If the ‘slippery slope’ argument justifies the imposition of bans, religious communities, and perhaps the Government, surely need to institute far more of them on the actions and utterances of their members, to avoid an increase in extreme religiosity, intolerance and exclusion.
In this case, as in the other cases, we disagree with the ‘slippery slope’ argument. Whilst humanists are not religious, we support Freedom of Belief and are ready to listen to the views of those with a faith, and to engage in dialogue. We hope to see sensible regulation on matters of conscience, and are therefore wary of arguments based on a ‘slippery slope’; we would never argue for a ban on any religious belief simply because it could descend into bigotry, but are very conscious of the dangers of dogmatism.

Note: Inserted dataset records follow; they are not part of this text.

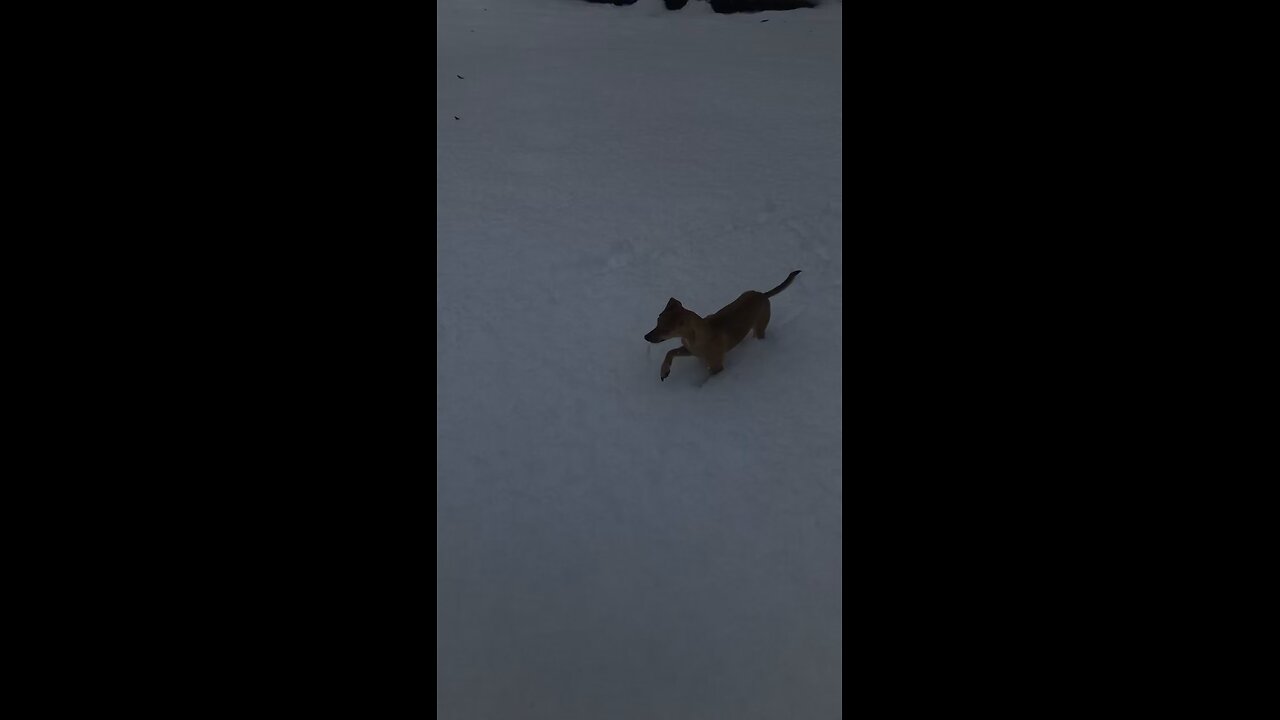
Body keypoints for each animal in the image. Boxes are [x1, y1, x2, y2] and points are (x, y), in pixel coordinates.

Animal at [650, 270, 798, 381]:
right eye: (657, 321)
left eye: (666, 330)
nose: (646, 337)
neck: (697, 336)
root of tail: (762, 295)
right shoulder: (690, 350)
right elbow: (671, 352)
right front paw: (664, 370)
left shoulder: (717, 367)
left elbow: (708, 378)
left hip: (760, 326)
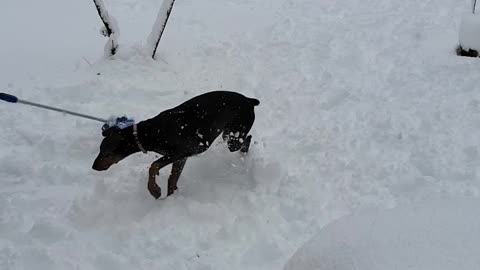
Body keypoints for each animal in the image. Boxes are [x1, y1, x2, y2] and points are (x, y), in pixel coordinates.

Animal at [93, 92, 258, 199]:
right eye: (99, 150)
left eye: (106, 153)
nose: (94, 167)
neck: (151, 132)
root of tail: (250, 100)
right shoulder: (181, 158)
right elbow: (172, 179)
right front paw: (171, 198)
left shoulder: (179, 152)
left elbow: (153, 166)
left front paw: (154, 190)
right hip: (227, 134)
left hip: (234, 137)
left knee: (247, 139)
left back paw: (245, 155)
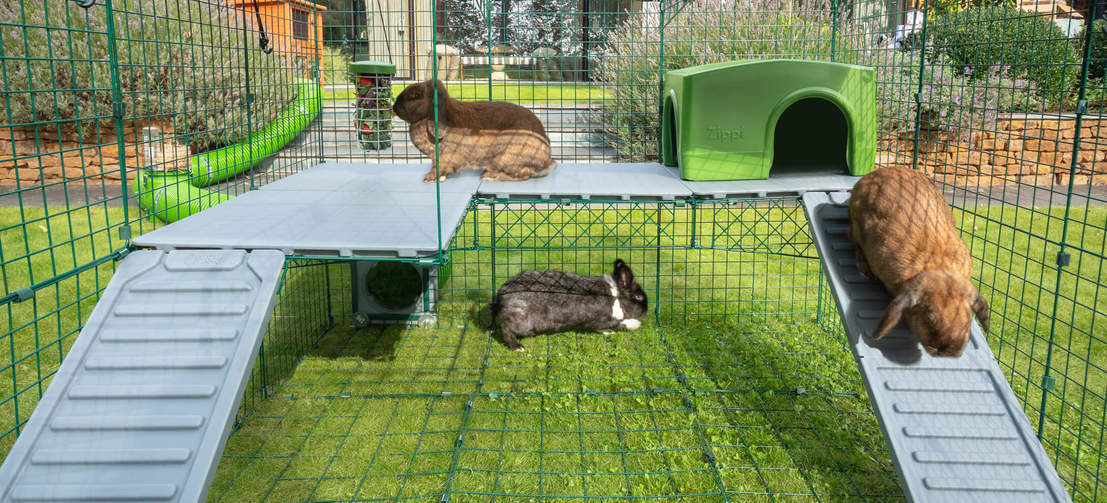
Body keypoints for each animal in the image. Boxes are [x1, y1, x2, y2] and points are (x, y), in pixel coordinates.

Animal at [406, 118, 556, 182]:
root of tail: (546, 161)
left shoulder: (445, 158)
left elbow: (439, 167)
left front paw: (429, 178)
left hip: (505, 159)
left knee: (525, 174)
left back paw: (491, 177)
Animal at [491, 259, 648, 352]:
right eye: (638, 297)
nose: (646, 310)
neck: (615, 296)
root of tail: (500, 297)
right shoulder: (601, 320)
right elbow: (617, 324)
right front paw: (635, 324)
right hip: (524, 322)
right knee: (506, 328)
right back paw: (518, 347)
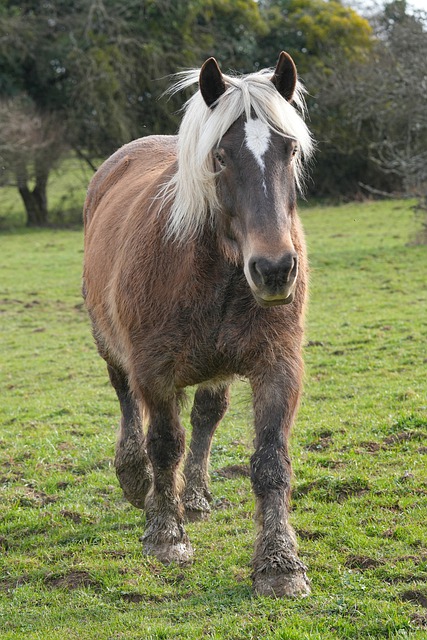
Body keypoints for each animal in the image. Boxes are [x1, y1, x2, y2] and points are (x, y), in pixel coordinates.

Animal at [83, 52, 316, 596]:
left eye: (290, 149)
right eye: (222, 156)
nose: (274, 269)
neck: (215, 272)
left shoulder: (278, 366)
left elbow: (270, 461)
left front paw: (279, 563)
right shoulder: (154, 371)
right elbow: (165, 445)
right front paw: (166, 536)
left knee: (207, 417)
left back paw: (195, 495)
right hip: (111, 347)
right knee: (126, 401)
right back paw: (136, 479)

Our underlying philosophy is that tolerance, compassion, and rationality based on science are the key to a happier and more fulfilling life for all, and to a successfully functioning society. We want our children to be educated to think critically, for themselves, and to understand and welcome diversity. We therefore find misogyny; gender inequity; discrimination based on sexual orientation, ‘racial’ characteristics, or religion; or any other nonsensically divisive view, held by the religious or otherwise, abhorrent.
We therefore suggest that mainstream religious groups need more guidance and consistency from those who lead them. And in the case of those leaders with less mainstream opinions, while they have the right to Freedom of Speech, as a society we all need to become more aware of the damage such utterances and beliefs can have on society, especially the most vulnerable among us.